According to a recent study by Fidelity, and the Stanford Center on Longevity, three quarters of boomer parents claim that they are still financially supporting their (adult) children in some way.
And although much of this support is accounted for in arms-length financial support, such as loans, 1 in 9 boomers said that at least one of their children “returned to the nest” at some point in the last year.
This has given rise to the term “boomerang generation”—many adult children cannot afford to live on their own, and end up returning to live with their parents.

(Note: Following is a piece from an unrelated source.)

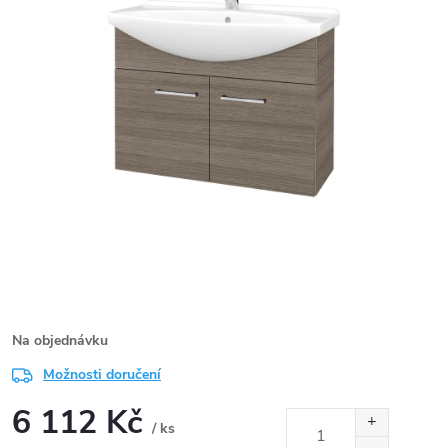
Na objednávku
Možnosti doručení
6 112 Kč
/ ks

The boomerang generation is costing boomers money: 76% of boomers said that caring for their adult children increased their living expenses, while 68% said they were more stressed, and 53% said that they were less happy.
What’s Causing The Boomerang Generation To Come Home?
Most adults don’t want to live with their parents, but they have no choice.
Offshoring to places like China and Mexico has distorted America’s labor market—if there are more high paying jobs near the top, but also more unemployed people, and people working low-end service jobs.
Essentially, many of the middle class job opportunities available to ordinary people, who might not have the aptitude to pursue advanced education, disappeared.
It’s why the middle class is disappearing.
Basically, many people just can’t make it in today’s economy—and it’s not their fault.
Not everyone can be a designer, a programmer, or a CEO.
It’s important we don’t lose sight of that fact.